DATA FOR THIS TASK:
- - - - - - -
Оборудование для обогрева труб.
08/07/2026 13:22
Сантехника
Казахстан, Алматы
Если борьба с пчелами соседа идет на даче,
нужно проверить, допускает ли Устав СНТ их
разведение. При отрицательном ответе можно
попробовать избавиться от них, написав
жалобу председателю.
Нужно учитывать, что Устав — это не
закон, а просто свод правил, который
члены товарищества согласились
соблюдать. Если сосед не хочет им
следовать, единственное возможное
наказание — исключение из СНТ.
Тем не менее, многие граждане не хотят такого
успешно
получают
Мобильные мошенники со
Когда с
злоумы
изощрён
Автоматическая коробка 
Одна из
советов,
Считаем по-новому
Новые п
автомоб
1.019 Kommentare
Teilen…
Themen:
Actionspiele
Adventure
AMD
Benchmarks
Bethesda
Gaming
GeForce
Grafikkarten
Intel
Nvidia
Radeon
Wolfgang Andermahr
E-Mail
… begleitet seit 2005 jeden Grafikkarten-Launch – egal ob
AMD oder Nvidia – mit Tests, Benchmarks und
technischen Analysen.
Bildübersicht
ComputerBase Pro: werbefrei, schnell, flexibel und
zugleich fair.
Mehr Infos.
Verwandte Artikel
- - - - - - -
TASK DESCRIPTION: Please copy everything from the start of the records down to the line containing "члены товарищества согласились", with both ends included.

SOLUTION FOR THIS EXERCISE:
Оборудование для обогрева труб.
08/07/2026 13:22
Сантехника
Казахстан, Алматы
Если борьба с пчелами соседа идет на даче,
нужно проверить, допускает ли Устав СНТ их
разведение. При отрицательном ответе можно
попробовать избавиться от них, написав
жалобу председателю.
Нужно учитывать, что Устав — это не
закон, а просто свод правил, который
члены товарищества согласились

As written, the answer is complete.